WORK ITEM –
The whole listing needs retyping exactly; keep the pictures out of it.

DATA BLOCK –

☆ ☆ ☆ ☆ ☆

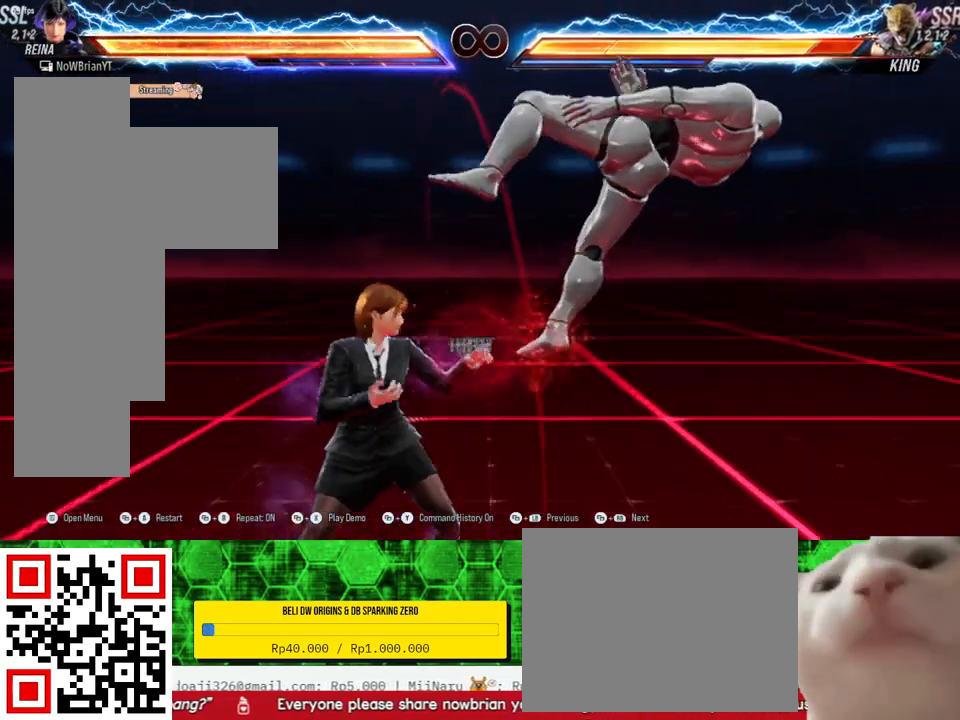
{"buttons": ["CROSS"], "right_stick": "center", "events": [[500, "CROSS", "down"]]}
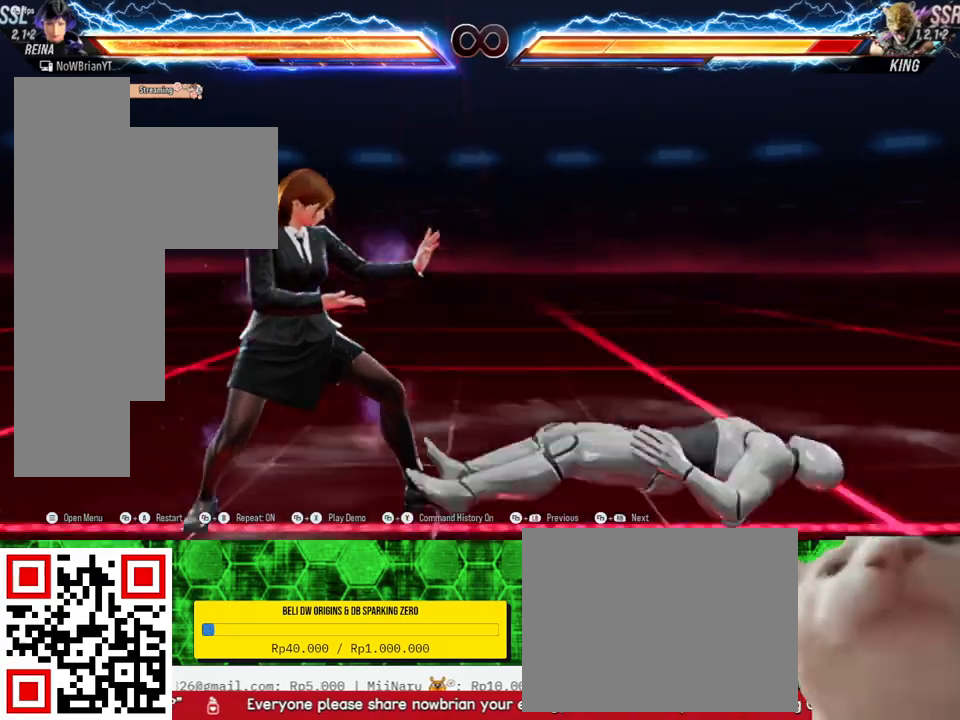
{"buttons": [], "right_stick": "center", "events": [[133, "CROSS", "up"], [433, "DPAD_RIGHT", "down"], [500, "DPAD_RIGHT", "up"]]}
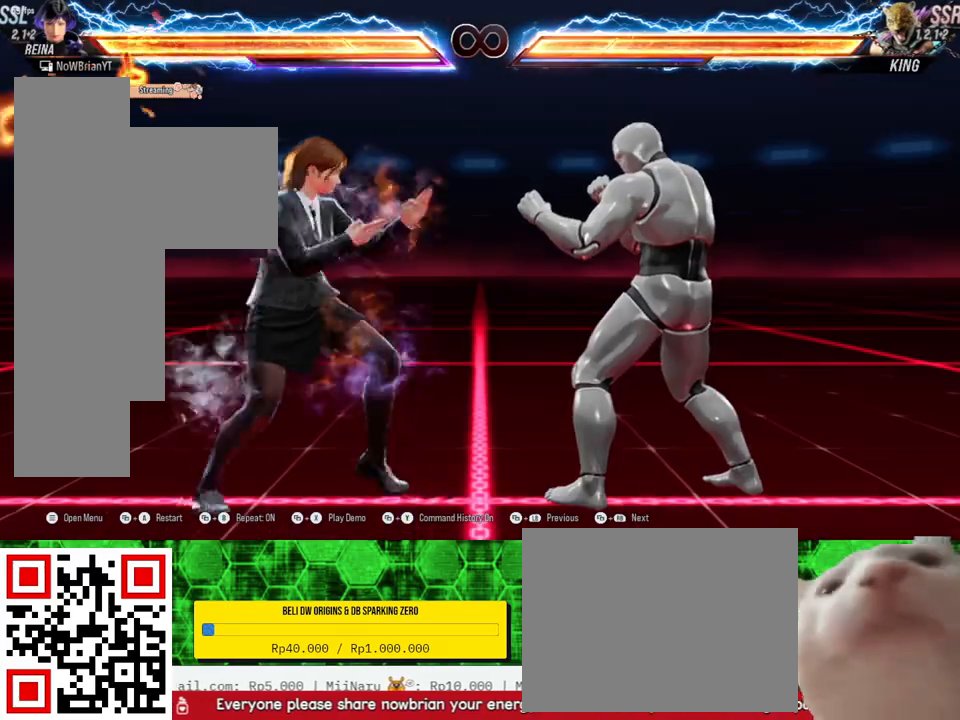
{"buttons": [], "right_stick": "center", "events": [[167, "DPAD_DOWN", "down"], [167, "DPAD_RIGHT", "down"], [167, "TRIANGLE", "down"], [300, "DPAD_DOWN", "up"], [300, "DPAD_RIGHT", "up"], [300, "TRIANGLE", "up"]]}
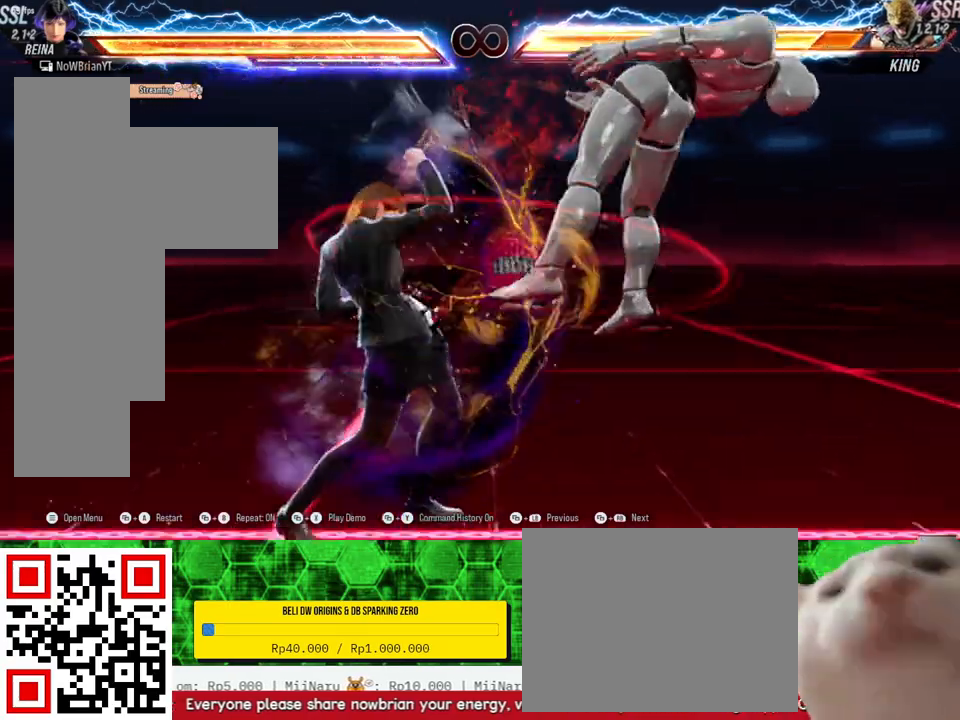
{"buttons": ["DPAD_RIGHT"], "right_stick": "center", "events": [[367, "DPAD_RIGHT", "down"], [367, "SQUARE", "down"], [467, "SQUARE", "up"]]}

☆ ☆ ☆ ☆ ☆

REPLY TO THE EXERCISE –
{"buttons": ["CROSS"], "right_stick": "center", "events": [[500, "CROSS", "down"]]}
{"buttons": [], "right_stick": "center", "events": [[133, "CROSS", "up"], [433, "DPAD_RIGHT", "down"], [500, "DPAD_RIGHT", "up"]]}
{"buttons": [], "right_stick": "center", "events": [[167, "DPAD_DOWN", "down"], [167, "DPAD_RIGHT", "down"], [167, "TRIANGLE", "down"], [300, "DPAD_DOWN", "up"], [300, "DPAD_RIGHT", "up"], [300, "TRIANGLE", "up"]]}
{"buttons": ["DPAD_RIGHT"], "right_stick": "center", "events": [[367, "DPAD_RIGHT", "down"], [367, "SQUARE", "down"], [467, "SQUARE", "up"]]}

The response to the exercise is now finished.